The Secrets of Adele’s “Someone Like You”
I am writing while listening to Adele singing ‘Someone Like you’ at the Brit Awards in 2011. The song is intensely emotional in the literal sense of e-mote, to move, and though I am not crying, I feel that the song matters deeply, that her voice connects directly to a non-conscious part of me that is otherwise hard to reach.
The conventional wisdom is that the song is all about the experience of losing somebody you love, and that we relate to the song at that level of projective identification. That may be true for some, but I think it is a relatively shallow interpretation. The emotional connection feels deeper than shared memories of heartache.
I became aware of Adele’s voice long after she was a superstar, and enjoyed it all the more because I had not been swept up by her stardom and could appreciate the music on my own terms. I found myself playing Youtube videos of her songs for hours on end. I felt slightly uneasy about this, if only because there is definitely a part of me (admittedly not a particularly worthy part) that feels a bit shocked to be moved by a 20-something from Tottenham singing about her ex-boyfriend.

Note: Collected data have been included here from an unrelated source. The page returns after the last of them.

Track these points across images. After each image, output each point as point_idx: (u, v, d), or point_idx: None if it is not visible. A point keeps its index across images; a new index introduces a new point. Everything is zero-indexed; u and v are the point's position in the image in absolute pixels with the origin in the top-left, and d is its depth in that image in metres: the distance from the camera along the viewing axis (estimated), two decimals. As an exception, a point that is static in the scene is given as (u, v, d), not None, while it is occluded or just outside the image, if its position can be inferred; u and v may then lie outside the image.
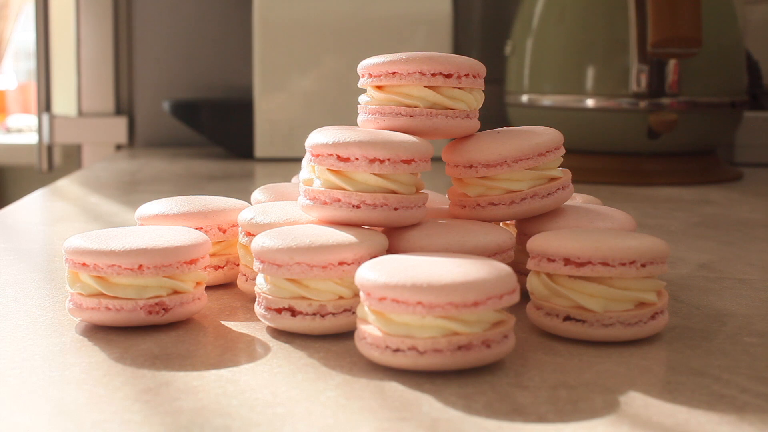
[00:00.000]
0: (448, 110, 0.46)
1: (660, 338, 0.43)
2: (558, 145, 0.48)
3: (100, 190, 0.93)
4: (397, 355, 0.37)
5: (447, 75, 0.46)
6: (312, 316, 0.42)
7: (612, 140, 1.01)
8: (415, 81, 0.46)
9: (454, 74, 0.46)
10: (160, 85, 1.38)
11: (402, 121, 0.46)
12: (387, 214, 0.44)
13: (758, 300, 0.50)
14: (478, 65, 0.47)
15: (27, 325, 0.44)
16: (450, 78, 0.46)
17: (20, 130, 1.93)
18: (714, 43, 0.98)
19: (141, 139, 1.39)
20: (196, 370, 0.38)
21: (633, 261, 0.41)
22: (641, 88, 0.97)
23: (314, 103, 1.17)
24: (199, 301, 0.45)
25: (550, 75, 1.03)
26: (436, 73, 0.46)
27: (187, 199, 0.52)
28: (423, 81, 0.46)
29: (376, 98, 0.47)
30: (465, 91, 0.47)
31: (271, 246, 0.42)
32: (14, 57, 2.20)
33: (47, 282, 0.53)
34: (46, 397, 0.35)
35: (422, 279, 0.37)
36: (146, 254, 0.43)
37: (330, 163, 0.44)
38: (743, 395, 0.36)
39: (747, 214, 0.81)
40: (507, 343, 0.39)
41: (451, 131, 0.47)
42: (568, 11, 1.02)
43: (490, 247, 0.44)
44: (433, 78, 0.46)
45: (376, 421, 0.33)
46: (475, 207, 0.48)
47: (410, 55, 0.46)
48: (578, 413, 0.34)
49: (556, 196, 0.48)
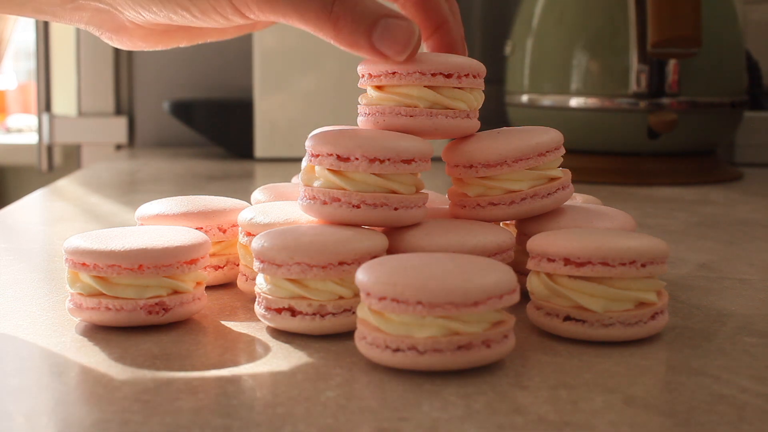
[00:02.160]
0: (448, 110, 0.46)
1: (660, 338, 0.43)
2: (558, 145, 0.48)
3: (99, 190, 0.93)
4: (397, 355, 0.37)
5: (447, 75, 0.46)
6: (312, 316, 0.42)
7: (612, 140, 1.01)
8: (415, 81, 0.46)
9: (454, 74, 0.46)
10: (160, 85, 1.38)
11: (402, 121, 0.46)
12: (387, 213, 0.44)
13: (758, 300, 0.50)
14: (477, 65, 0.47)
15: (27, 325, 0.44)
16: (450, 78, 0.46)
17: (20, 130, 1.93)
18: (714, 43, 0.98)
19: (141, 139, 1.39)
20: (196, 370, 0.38)
21: (633, 261, 0.41)
22: (641, 88, 0.97)
23: (314, 103, 1.17)
24: (199, 301, 0.45)
25: (550, 75, 1.03)
26: (436, 73, 0.46)
27: (187, 199, 0.52)
28: (423, 81, 0.46)
29: (376, 98, 0.47)
30: (465, 91, 0.47)
31: (271, 246, 0.42)
32: (14, 57, 2.20)
33: (47, 282, 0.53)
34: (46, 397, 0.35)
35: (422, 279, 0.37)
36: (146, 254, 0.43)
37: (330, 162, 0.44)
38: (743, 395, 0.36)
39: (747, 214, 0.81)
40: (507, 343, 0.39)
41: (451, 131, 0.47)
42: (568, 11, 1.02)
43: (489, 247, 0.44)
44: (433, 78, 0.46)
45: (376, 421, 0.33)
46: (475, 207, 0.48)
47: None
48: (578, 413, 0.34)
49: (556, 196, 0.48)
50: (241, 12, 0.45)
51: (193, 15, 0.45)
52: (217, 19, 0.45)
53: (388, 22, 0.44)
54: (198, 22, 0.46)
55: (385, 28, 0.44)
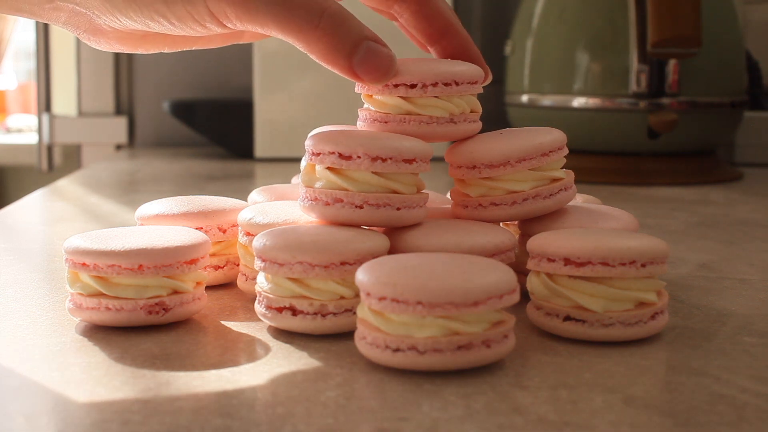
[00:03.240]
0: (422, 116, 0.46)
1: (660, 338, 0.43)
2: (561, 145, 0.48)
3: (99, 190, 0.93)
4: (397, 355, 0.37)
5: (411, 85, 0.46)
6: (313, 316, 0.42)
7: (612, 140, 1.01)
8: (381, 91, 0.46)
9: (418, 84, 0.46)
10: (160, 85, 1.38)
11: (377, 127, 0.47)
12: (390, 214, 0.44)
13: (758, 300, 0.50)
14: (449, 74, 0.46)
15: (27, 325, 0.44)
16: (414, 88, 0.46)
17: (20, 130, 1.93)
18: (714, 43, 0.98)
19: (141, 139, 1.39)
20: (196, 370, 0.38)
21: (633, 261, 0.41)
22: (641, 88, 0.97)
23: (314, 103, 1.17)
24: (199, 301, 0.45)
25: (550, 75, 1.03)
26: (399, 84, 0.46)
27: (187, 199, 0.52)
28: (386, 91, 0.46)
29: (366, 105, 0.48)
30: (442, 98, 0.47)
31: (273, 245, 0.42)
32: (14, 57, 2.20)
33: (47, 282, 0.53)
34: (46, 397, 0.35)
35: (422, 279, 0.37)
36: (146, 254, 0.43)
37: (331, 161, 0.43)
38: (743, 395, 0.36)
39: (747, 214, 0.81)
40: (507, 343, 0.39)
41: (426, 137, 0.47)
42: (568, 11, 1.02)
43: (489, 248, 0.44)
44: (395, 89, 0.46)
45: (376, 421, 0.33)
46: (477, 207, 0.48)
47: None
48: (578, 413, 0.34)
49: (559, 197, 0.48)
50: (219, 20, 0.43)
51: (170, 23, 0.44)
52: (195, 27, 0.44)
53: (371, 46, 0.44)
54: (176, 30, 0.45)
55: (366, 51, 0.44)
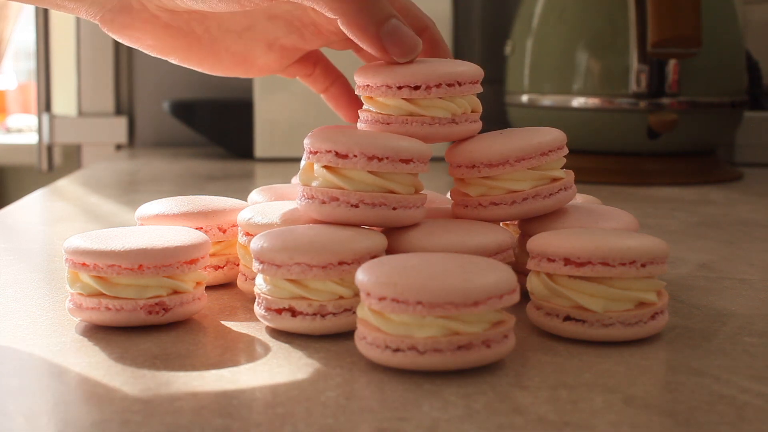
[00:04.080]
0: (424, 117, 0.47)
1: (660, 338, 0.43)
2: (561, 144, 0.48)
3: (99, 190, 0.93)
4: (397, 355, 0.37)
5: (414, 87, 0.46)
6: (312, 317, 0.42)
7: (612, 140, 1.00)
8: (383, 93, 0.47)
9: (422, 86, 0.46)
10: (160, 85, 1.38)
11: (379, 128, 0.47)
12: (385, 213, 0.44)
13: (758, 300, 0.50)
14: (451, 74, 0.46)
15: (27, 325, 0.44)
16: (418, 90, 0.46)
17: (20, 130, 1.93)
18: (714, 43, 0.98)
19: (141, 139, 1.39)
20: (196, 370, 0.38)
21: (633, 261, 0.41)
22: (641, 88, 0.97)
23: (314, 103, 1.17)
24: (199, 301, 0.45)
25: (550, 75, 1.03)
26: (402, 86, 0.46)
27: (187, 199, 0.52)
28: (389, 93, 0.46)
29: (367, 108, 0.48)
30: (445, 99, 0.47)
31: (270, 246, 0.42)
32: (14, 57, 2.20)
33: (47, 282, 0.53)
34: (46, 397, 0.35)
35: (422, 279, 0.37)
36: (146, 254, 0.43)
37: (328, 159, 0.43)
38: (743, 395, 0.36)
39: (747, 214, 0.81)
40: (507, 343, 0.39)
41: (428, 137, 0.47)
42: (568, 11, 1.02)
43: (489, 247, 0.44)
44: (399, 91, 0.46)
45: (376, 421, 0.33)
46: (477, 207, 0.48)
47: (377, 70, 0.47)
48: (578, 413, 0.34)
49: (558, 196, 0.48)
50: None
51: None
52: None
53: (399, 24, 0.45)
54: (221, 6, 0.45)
55: (395, 27, 0.44)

In this respect, it may be possible to connect details of Adele’s biography, particularly her father walking out on the family when she was two, and playing a limited role in her upbringing, to the reason her album 21 in general, but ‘Someone like you’ in particular, feels more primal than a mere loss of a young lover. On this theory, she may think she is singing about her ex-boyfriend, about romantic pain, but really it is about a deeper sense of existential abandonment, the perennial search for missing parts of oneself.
That’s pure speculation, but the point is that music seems to connect to the form of our emotions, not the content. Music doesn’t generally make us feel e.g. sadness, joy, grief etc, but it does tap into the form of emotion we are feeling and changes its ‘shape’; how deep, how intense, how sublime and so forth.
“Music is most likely to tingle the spine, in short, when it includes surprises in volume, timbre and harmonic pattern.”
There are lots of sources on musicology who have addressed these questions in more depth than I can here. For instance, I remember Czikszentmihlayi writes of three levels of musical appreciation in his classic book, Flow. From memory, these are hedonic appreciation(sensory pleasure in the moment), analogical appreciation(this is like something else, makes me think of people, times and places etc- this level is often used to explain the success of ‘someone like you’). And then there is technical appreciation, which you only really grasp when you are a trained musician who knows how much skill is involved in producing the combination of harmonies, melodies and so forth that gives rise to the musical experience.
There is also a psychological explanation that is more cognitive in nature, unpacked in a relatively recent piece in the Wall Street Journal called ‘Anatomy of a Tear Jerker’.
One key feature of a powerful song, it seems, is ”appoggiatura“: “A type of ornamental note that clashes with the melody just enough to create a dissonant sound. “This generates tension in the listener,” said Martin Guhn, a psychologist at the University of British Columbia who co-wrote a 2007 study on the subject. “When the notes return to the anticipated melody, the tension resolves, and it feels good.”
The article suggests tear jerkers share at least four features:
1) They began softly and then suddenly became loud.
2) They included an abrupt entrance of a new “voice,” either a new instrument or harmony.
3) And they often involved an expansion of the frequencies played.
4) All the passages contained unexpected deviations in the melody or the harmony.
The authors argue: “Music is most likely to tingle the spine, in short, when it includes surprises in volume, timbre and harmonic pattern.”
“The more emotions a song provokes—whether depressing or uplifting—the more we crave the song”.
There is also a neuroscientific dimension. Measuring listeners’ responses, Dr. Zatorre’s team found that goose bumps correlate with the release of the neurotransmitter dopamine, even when the music is extremely sad. Moreover, as the music business already knows, the more emotions a song provokes—whether depressing or uplifting—the more we crave the song.
Apparently ‘Someone like you’, with the sonorous voice, periodic surprises and soulful lyrics is a classic in this regard, so if you do nothing else good today, take a few moments to enjoy.